AWS Batch allows batch processing, training models, and running analysis at scale. AWS allows you to efficiently schedule Batch jobs with little management overhead.
We’re often asked, “How can we reduce our Batch costs?” Under the hood, “Batch spend” is EC2 spend. That means that by leveraging Autoscaling Groups, Spot, effective scheduling, scaling policies and other techniques to reduce your EC2 costs, you can reduce your “Batch spend” to achieve a lower AWS bill.
That’s why we wrote this guide to AWS Batch cost optimization. It covers how to get started, common questions and challenges, EC2 vs Fargate, real life scenarios, best practices, and how to save with nOps.
Let’s start with a quick explanation of what AWS Batch is and how it works.
What is AWS Batch?
AWS Batch is a fully managed service that simplifies and automates batch computing workloads across EC2, Fargate, and other AWS cloud services. Its two functions are:
- Job scheduler. Users can submit jobs to AWS Batch by specifying basic parameters such as GPU, CPU, and memory requirements. Batch queues job requests and manages the full lifecycle from pending to running, ensuring completion. If a job fails, Batch will automatically retry it — useful in the case of unexpected hardware failures or Spot instance terminations.
- Resource orchestrator engine. Batch scales up resources when there are jobs in the queue and scales down once the queue is empty — so you only pay for the compute and storage you use.
How does it work?
Let’s break down exactly how AWS Batch works.
- Initially, you set constraints on the capacity Batch is allowed to use, including defining job requirements like vCPU, memory, and instance type.
- Jobs submitted to Batch are placed in a job queue.
- The job scheduler periodically reviews the job queue, assessing the number of jobs and their requirements to determine necessary resources.
- Based on this evaluation, the resource manager orchestrates the scaling of resources up or down as needed.

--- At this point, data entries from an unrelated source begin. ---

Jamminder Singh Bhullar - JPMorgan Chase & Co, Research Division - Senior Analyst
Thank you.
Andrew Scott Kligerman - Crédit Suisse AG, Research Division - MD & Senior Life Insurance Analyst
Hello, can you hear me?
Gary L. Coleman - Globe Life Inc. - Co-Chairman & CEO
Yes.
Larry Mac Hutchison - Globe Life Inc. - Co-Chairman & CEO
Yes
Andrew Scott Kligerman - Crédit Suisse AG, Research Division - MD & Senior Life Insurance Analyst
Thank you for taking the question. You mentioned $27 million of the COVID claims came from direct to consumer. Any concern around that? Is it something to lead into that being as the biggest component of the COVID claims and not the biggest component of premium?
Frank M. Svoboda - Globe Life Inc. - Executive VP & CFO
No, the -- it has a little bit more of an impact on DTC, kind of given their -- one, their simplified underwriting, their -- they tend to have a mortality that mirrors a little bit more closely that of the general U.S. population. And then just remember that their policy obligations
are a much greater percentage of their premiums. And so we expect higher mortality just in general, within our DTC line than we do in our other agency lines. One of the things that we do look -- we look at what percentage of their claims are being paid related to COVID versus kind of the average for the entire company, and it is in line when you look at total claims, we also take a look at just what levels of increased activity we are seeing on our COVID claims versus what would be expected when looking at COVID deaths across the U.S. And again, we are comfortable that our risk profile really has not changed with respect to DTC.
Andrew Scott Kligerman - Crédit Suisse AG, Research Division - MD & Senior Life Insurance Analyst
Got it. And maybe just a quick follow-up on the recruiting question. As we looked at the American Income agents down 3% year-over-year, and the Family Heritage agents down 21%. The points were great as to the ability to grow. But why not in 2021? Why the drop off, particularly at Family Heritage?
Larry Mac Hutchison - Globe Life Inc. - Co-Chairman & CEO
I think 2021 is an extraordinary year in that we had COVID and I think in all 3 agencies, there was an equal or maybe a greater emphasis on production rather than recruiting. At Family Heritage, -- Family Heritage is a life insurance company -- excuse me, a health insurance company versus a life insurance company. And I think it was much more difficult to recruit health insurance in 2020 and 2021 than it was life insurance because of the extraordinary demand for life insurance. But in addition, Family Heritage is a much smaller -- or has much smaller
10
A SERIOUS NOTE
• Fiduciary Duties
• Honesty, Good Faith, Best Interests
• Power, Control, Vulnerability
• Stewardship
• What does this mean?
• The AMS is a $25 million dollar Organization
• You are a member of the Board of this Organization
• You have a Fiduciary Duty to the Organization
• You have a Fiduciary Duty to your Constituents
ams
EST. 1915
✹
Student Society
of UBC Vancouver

- The resource manager reports back to the job scheduler, informing it of the available capacity. The schedule then begins assigning workloads to the compute environment, continuously running this process in a loop.
Common challenges and FAQ for new users
If you are new to AWS Batch and just submitted your first job, you might be asking one of these common questions.

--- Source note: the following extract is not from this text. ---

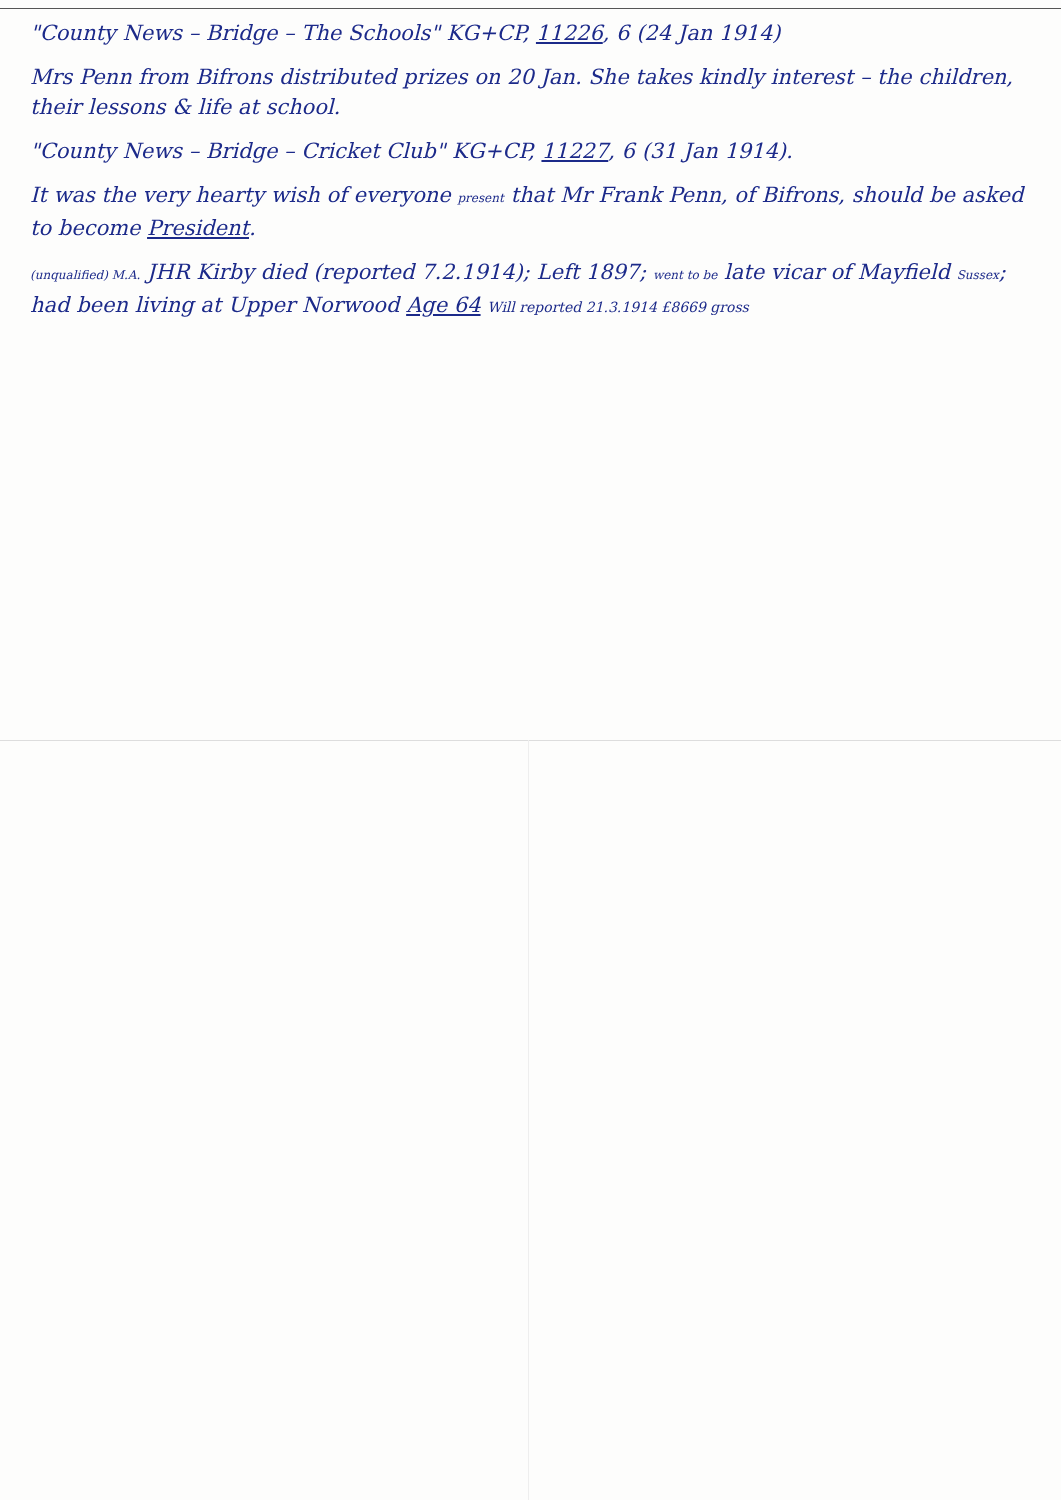"County News – Bridge – The Schools" KG+CP, 11226, 6 (24 Jan 1914)
Mrs Penn from Bifrons distributed prizes on 20 Jan. She takes kindly interest – the children, their lessons & life at school.
"County News – Bridge – Cricket Club" KG+CP, 11227, 6 (31 Jan 1914).
It was the very hearty wish of everyone present that Mr Frank Penn, of Bifrons, should be asked to become President.
(unqualified) M.A. JHR Kirby died (reported 7.2.1914); Left 1897; went to be late vicar of Mayfield Sussex; had been living at Upper Norwood Age 64 Will reported 21.3.1914 £8669 gross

“Why aren’t these jobs going anywhere even though I’ve submitted them successfully?”
The Job Scheduler ensures scaling only to the capacity it can manage in that time frame, and no more than that. That means that it takes a certain amount of time to scale up.
“What happens if I submit a new Job while there’s a scaling event already happening?”
When a job is submitted in Batch and triggers a scale-up request, the system responds by increasing capacity. If another job is submitted during the same time period, AWS Batch can handle an additional scale-up request even within the ongoing interval.
“Should I use Batch with EC2 or Fargate?”
Batch is compatible with EC2 instances, AWS Fargate, and very recently EKS
Fargate is serverless. The advantage is that you don’t have to worry about compute capacities at all. Jobs are submitted to AWS as tasks, with each task receiving a right sized host. Scaling up or down is not a concern, as each job is automatically assigned to its own task.
On the other hand, with EC2, you can launch as many or as few virtual servers as you need, configure security and networking, and manage storage.
For handling a large volume of jobs, EC2 infrastructure is advisable, especially if you surpass Fargate’s throttling limits. Although Fargate scales up faster, EC2 offers faster job processing once instances are launched and available — allowing for a higher dispatch rate of jobs to EC2 resources compared to Fargate resources.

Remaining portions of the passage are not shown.